Still, Rivian’s improved production forecast and narrower losses are a stark contrast to other small electric vehicle firms, such as Fisker and Nikola that struggled in a tight funding environment and after Tesla’s price cuts to stoke demand.
The unfriendly economic climate has already claimed its first two EV startup victims, with Lordstown Motors filing for bankruptcy protection in June and Proterra following suit on Monday.
Meanwhile, Rivian said its expects a smaller operating loss in 2023.
It saw a major improvement in its second-quarter gross margins, which stood at negative 37%, compared with negative 81% in the first quarter, and the company now expects its full-year operating loss to shrink by $100 million to $4.2 billion.

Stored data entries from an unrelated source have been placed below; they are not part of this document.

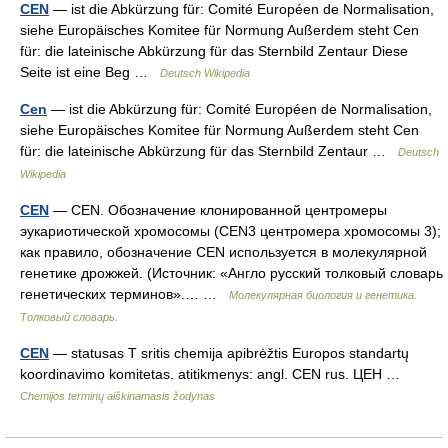
CEN
— ist die Abkürzung für: Comité Européen de Normalisation,
siehe Europäisches Komitee für Normung Außerdem steht Cen
für: die lateinische Abkürzung für das Sternbild Zentaur Diese
Seite ist eine Beg …
Deutsch Wikipedia
Cen
— ist die Abkürzung für: Comité Européen de Normalisation,
siehe Europäisches Komitee für Normung Außerdem steht Cen
für: die lateinische Abkürzung für das Sternbild Zentaur …
Deutsch
Wikipedia
CEN
— CEN. Oбозначение клонированной центромеры
эукариотической хромосомы (CEN3 центромера хромосомы 3);
как правило, обозначение CEN используется в молекулярной
генетике дрожжей. (Источник: «Англо русский толковый словарь
генетических терминов».… …
Молекулярная биология и генетика.
Толковый словарь.
CEN
— statusas T sritis chemija apibrėžtis Europos standartų
koordinavimo komitetas. atitikmenys: angl. CEN rus. ЦЕН …
Chemijos terminų aiškinamasis žodynas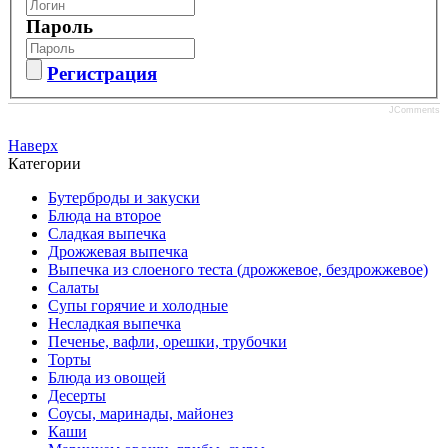
Пароль
Регистрация
JComments
Наверх
Категории
Бутерброды и закуски
Блюда на второе
Сладкая выпечка
Дрожжевая выпечка
Выпечка из слоеного теста (дрожжевое, бездрожжевое)
Салаты
Супы горячие и холодные
Несладкая выпечка
Печенье, вафли, орешки, трубочки
Торты
Блюда из овощей
Десерты
Соусы, маринады, майонез
Каши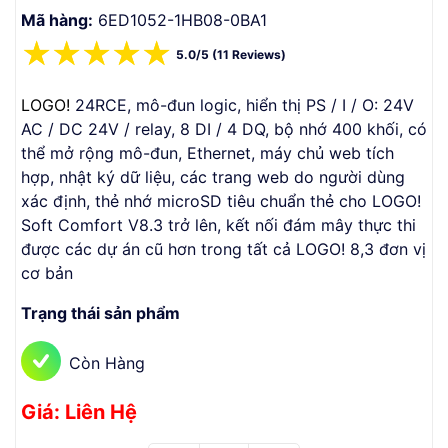
Mã hàng:
6ED1052-1HB08-0BA1
☆
☆
☆
☆
☆
5.0/5 (11 Reviews)
LOGO!
24RCE, mô-đun logic, hiển thị PS / I / O: 24V
AC / DC 24V / relay, 8 DI / 4 DQ, bộ nhớ 400 khối, có
thể mở rộng mô-đun, Ethernet, máy chủ web tích
hợp, nhật ký dữ liệu, các trang web do người dùng
xác định, thẻ nhớ microSD tiêu chuẩn thẻ cho LOGO!
Soft Comfort V8.3 trở lên, kết nối đám mây thực thi
được các dự án cũ hơn trong tất cả LOGO! 8,3 đơn vị
cơ bản
Trạng thái sản phẩm
Còn Hàng
Giá: Liên Hệ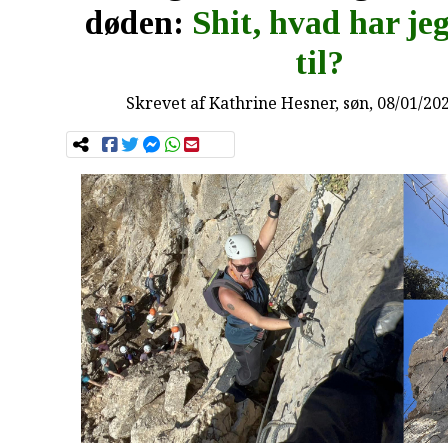
døden:
Shit, hvad har jeg
til?
Skrevet af
Kathrine Hesner
, søn, 08/01/20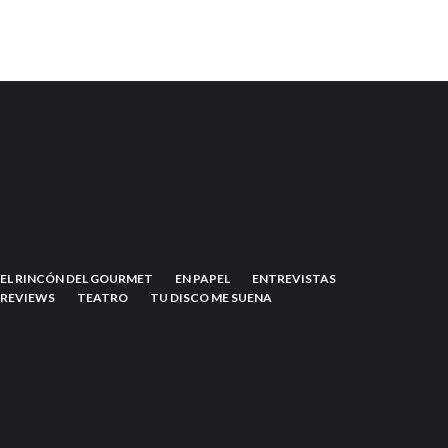
EL RINCÓN DEL GOURMET
EN PAPEL
ENTREVISTAS
REVIEWS
TEATRO
TU DISCO ME SUENA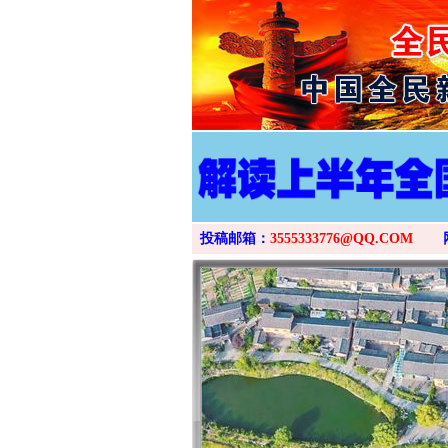
投稿邮箱：
3555333776@QQ.COM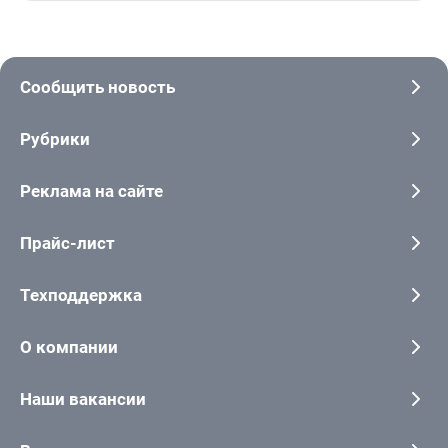
Сообщить новость
Рубрики
Реклама на сайте
Прайс-лист
Техподдержка
О компании
Наши вакансии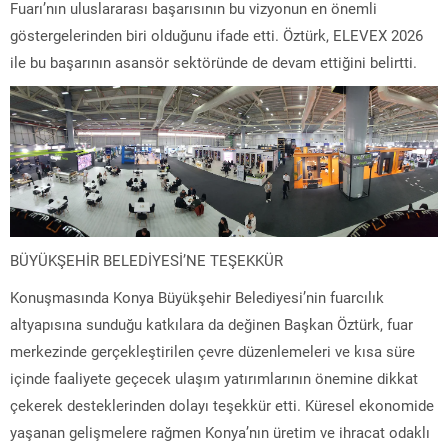
Fuarı’nın uluslararası başarısının bu vizyonun en önemli
göstergelerinden biri olduğunu ifade etti. Öztürk, ELEVEX 2026
ile bu başarının asansör sektöründe de devam ettiğini belirtti.
BÜYÜKŞEHİR BELEDİYESİ’NE TEŞEKKÜR
Konuşmasında Konya Büyükşehir Belediyesi’nin fuarcılık
altyapısına sunduğu katkılara da değinen Başkan Öztürk, fuar
merkezinde gerçekleştirilen çevre düzenlemeleri ve kısa süre
içinde faaliyete geçecek ulaşım yatırımlarının önemine dikkat
çekerek desteklerinden dolayı teşekkür etti. Küresel ekonomide
yaşanan gelişmelere rağmen Konya’nın üretim ve ihracat odaklı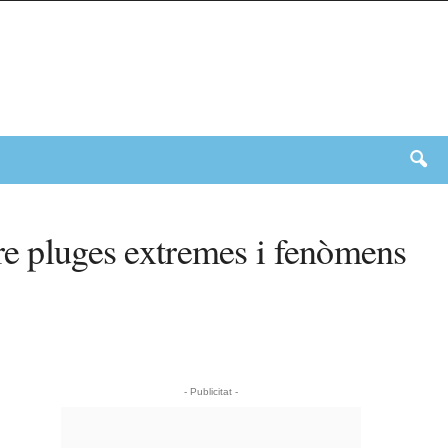
bre pluges extremes i fenòmens
- Publicitat -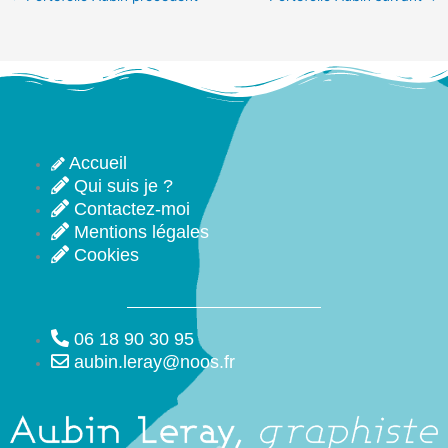
Accueil
Qui suis je ?
Contactez-moi
Mentions légales
Cookies
06 18 90 30 95
aubin.leray@noos.fr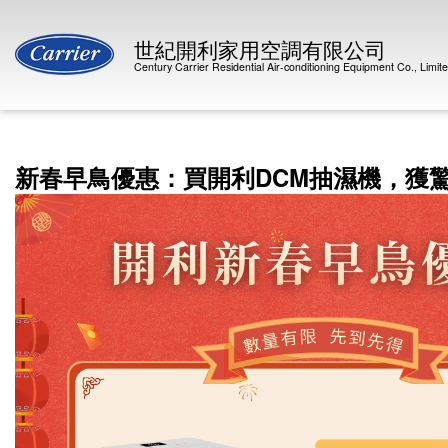
世紀開利家用空調有限公司
Century Carrier Residential Air-conditioning Equipment Co., Limit
新春早鳥優惠：買開利DCM抽濕機，獲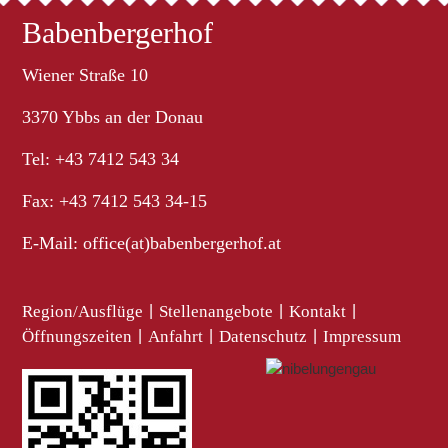
Babenbergerhof
Wiener Straße 10
3370 Ybbs an der Donau
Tel: +43 7412 543 34
Fax: +43 7412 543 34-15
E-Mail:
office(at)babenbergerhof.at
Region/Ausflüge
|
Stellenangebote
|
Kontakt
|
Öffnungszeiten
|
Anfahrt
|
Datenschutz
|
Impressum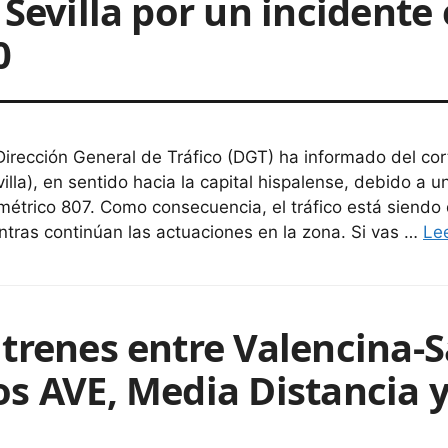
 Sevilla por un incidente
0
Dirección General de Tráfico (DGT) ha informado del cor
villa), en sentido hacia la capital hispalense, debido a u
ométrico 807. Como consecuencia, el tráfico está siendo 
ntras continúan las actuaciones en la zona. Si vas …
Le
 trenes entre Valencina-
s AVE, Media Distancia y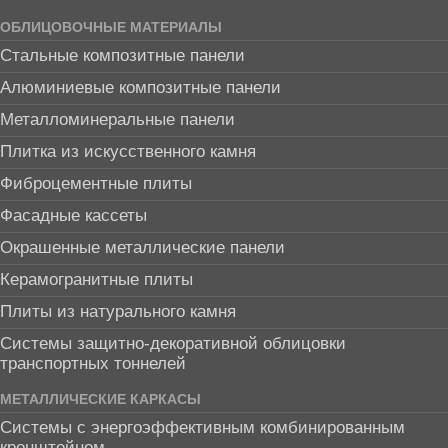
ОБЛИЦОВОЧНЫЕ МАТЕРИАЛЫ
Стальные композитные панели
Алюминиевые композитные панели
Металломинеральные панели
Плитка из искусственного камня
Фиброцементные плиты
Фасадные кассеты
Окрашенные металлические панели
Керамогранитные плиты
Плиты из натурального камня
Системы защитно-декоративной облицовки
транспортных тоннелей
МЕТАЛЛИЧЕСКИЕ КАРКАСЫ
Системы с энергоэффективным комбинированным
кронштейном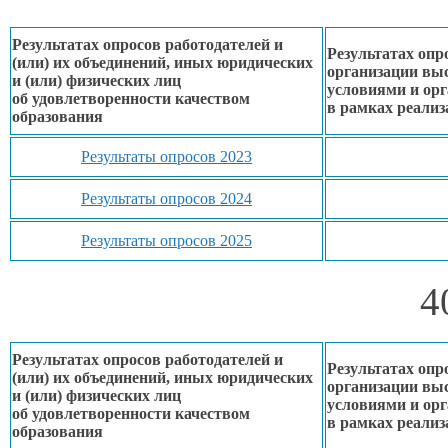
Результатах опросов работодателей и
Результатах опр
(или)
их объединений,
иных юридических
организации вы
и (или) физических лиц
условиями
и ор
об удовлетворенности
качеством
в рамках
реализ
образования
Результаты опросов 2023
Результаты опросов 2024
Результаты опросов 2025
4
Результатах опросов работодателей и
Результатах опр
(или)
их объединений,
иных юридических
организации вы
и (или) физических лиц
условиями
и ор
об удовлетворенности
качеством
в рамках
реализ
образования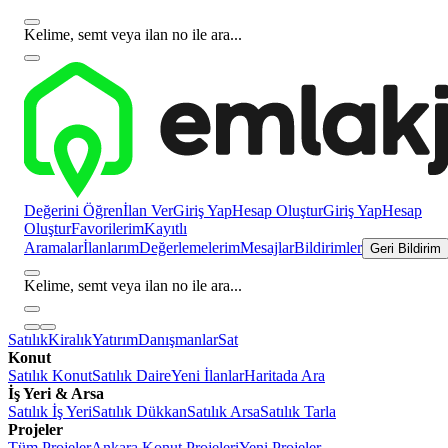
Kelime, semt veya ilan no ile ara...
Değerini Öğren
İlan Ver
Giriş Yap
Hesap Oluştur
Giriş Yap
Hesap
Oluştur
Favorilerim
Kayıtlı
Aramalar
İlanlarım
Değerlemelerim
Mesajlar
Bildirimler
Geri Bildirim
Kelime, semt veya ilan no ile ara...
Satılık
Kiralık
Yatırım
Danışmanlar
Sat
Konut
Satılık Konut
Satılık Daire
Yeni İlanlar
Haritada Ara
İş Yeri & Arsa
Satılık İş Yeri
Satılık Dükkan
Satılık Arsa
Satılık Tarla
Projeler
Tüm Projeler
Ankara Konut Projeleri
Yeni Projeler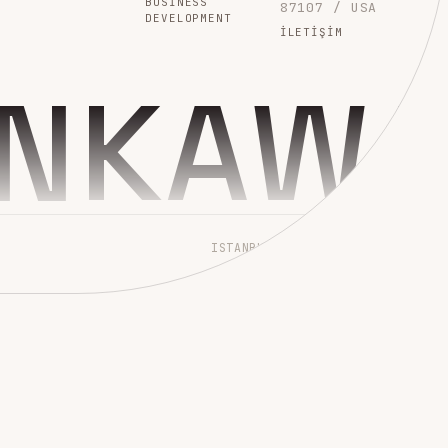
BUSINESS
87107 / USA
DEVELOPMENT
İLETIŞIM
INKAW
ISTANBUL → WORLDWIDE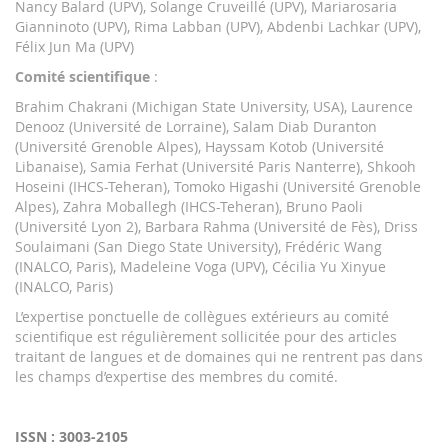
Nancy Balard (UPV), Solange Cruveillé (UPV), Mariarosaria
Gianninoto (UPV), Rima Labban (UPV), Abdenbi Lachkar (UPV),
Félix Jun Ma (UPV)
Comité scientifique
:
Brahim Chakrani (Michigan State University, USA), Laurence
Denooz (Université de Lorraine), Salam Diab Duranton
(Université Grenoble Alpes), Hayssam Kotob (Université
Libanaise), Samia Ferhat (Université Paris Nanterre), Shkooh
Hoseini (IHCS-Teheran), Tomoko Higashi (Université Grenoble
Alpes), Zahra Moballegh (IHCS-Teheran), Bruno Paoli
(Université Lyon 2), Barbara Rahma (Université de Fès), Driss
Soulaimani (San Diego State University), Frédéric Wang
(INALCO, Paris), Madeleine Voga (UPV), Cécilia Yu Xinyue
(INALCO, Paris)
L’expertise ponctuelle de collègues extérieurs au comité
scientifique est régulièrement sollicitée pour des articles
traitant de langues et de domaines qui ne rentrent pas dans
les champs d’expertise des membres du comité.
ISSN : 3003-2105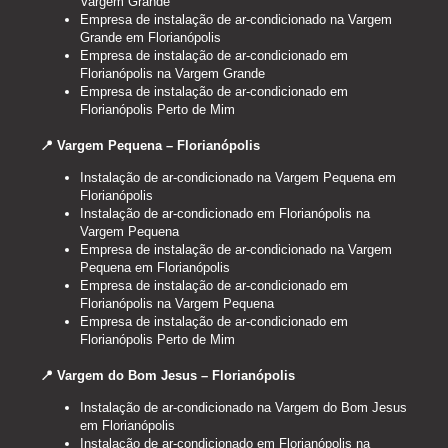
Vargem Grande
Empresa de instalação de ar-condicionado na Vargem
Grande em Florianópolis
Empresa de instalação de ar-condicionado em
Florianópolis na Vargem Grande
Empresa de instalação de ar-condicionado em
Florianópolis Perto de Mim
📍 Vargem Pequena – Florianópolis
Instalação de ar-condicionado na Vargem Pequena em
Florianópolis
Instalação de ar-condicionado em Florianópolis na
Vargem Pequena
Empresa de instalação de ar-condicionado na Vargem
Pequena em Florianópolis
Empresa de instalação de ar-condicionado em
Florianópolis na Vargem Pequena
Empresa de instalação de ar-condicionado em
Florianópolis Perto de Mim
📍 Vargem do Bom Jesus – Florianópolis
Instalação de ar-condicionado na Vargem do Bom Jesus
em Florianópolis
Instalação de ar-condicionado em Florianópolis na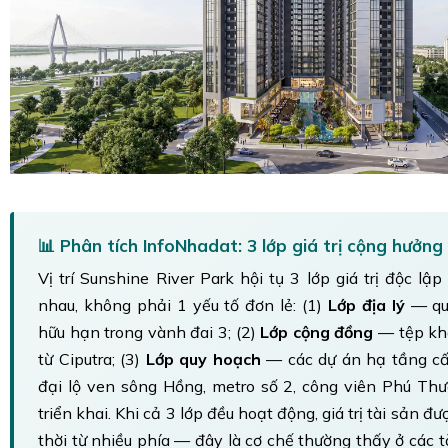
📊 Phân tích InfoNhadat: 3 lớp giá trị cộng hưởng
Vị trí Sunshine River Park hội tụ 3 lớp giá trị độc lậ
nhau, không phải 1 yếu tố đơn lẻ: (1)
Lớp địa lý
— qu
hữu hạn trong vành đai 3; (2)
Lớp cộng đồng
— tệp kh
từ Ciputra; (3)
Lớp quy hoạch
— các dự án hạ tầng cấp
đại lộ ven sông Hồng, metro số 2, công viên Phú Th
triển khai. Khi cả 3 lớp đều hoạt động, giá trị tài sản 
thời từ nhiều phía — đây là cơ chế thường thấy ở các tà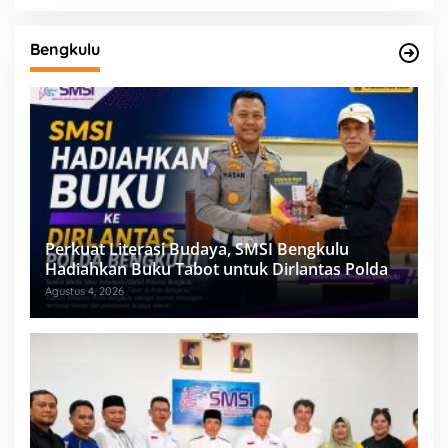
Bengkulu
Perkuat Literasi Budaya, SMSI Bengkulu
Hadiahkan Buku Tabot untuk Dirlantas Polda
Agustus 4, 2026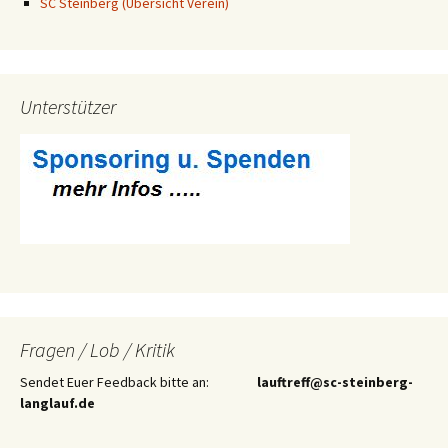
SC Steinberg (Übersicht Verein)
Unterstützer
Fragen / Lob / Kritik
Sendet Euer Feedback bitte an:
lauftreff@sc-steinberg-
langlauf.de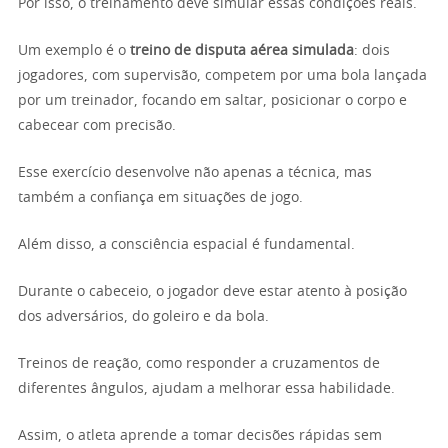
Por isso, o treinamento deve simular essas condições reais.
Um exemplo é o
treino de disputa aérea simulada
: dois
jogadores, com supervisão, competem por uma bola lançada
por um treinador, focando em saltar, posicionar o corpo e
cabecear com precisão.
Esse exercício desenvolve não apenas a técnica, mas
também a confiança em situações de jogo.
Além disso, a consciência espacial é fundamental.
Durante o cabeceio, o jogador deve estar atento à posição
dos adversários, do goleiro e da bola.
Treinos de reação, como responder a cruzamentos de
diferentes ângulos, ajudam a melhorar essa habilidade.
Assim, o atleta aprende a tomar decisões rápidas sem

The Amazon.com-backed company expects demand for its pickup trucks and sport-utility vehicles to remain stable even in the face of high borrowing costs.
It delivered 12,640 vehicles in the April-June period, beating analysts’ estimates of 11,000, a positive sign for the company that had struggled to ramp up production due to supply chain issues fueled by the pandemic and Russia’s invasion of Ukraine among others.
Analysts believe that its efforts to build its own drive unit, which comprises motors and electronic components, with the aim of lowering dependence on suppliers, will help the company stand out among smaller EV startups.
Rivian’s revenue for the April-June period stood at $1.12 billion, compared with Wall Street estimates of $1 billion, according to Refinitiv data.
But as the company grew deliveries and built efficiencies in the June-quarter, it posted an adjusted loss of $31,595 per vehicle sold, compared with a loss of $67,329 in the previous three months.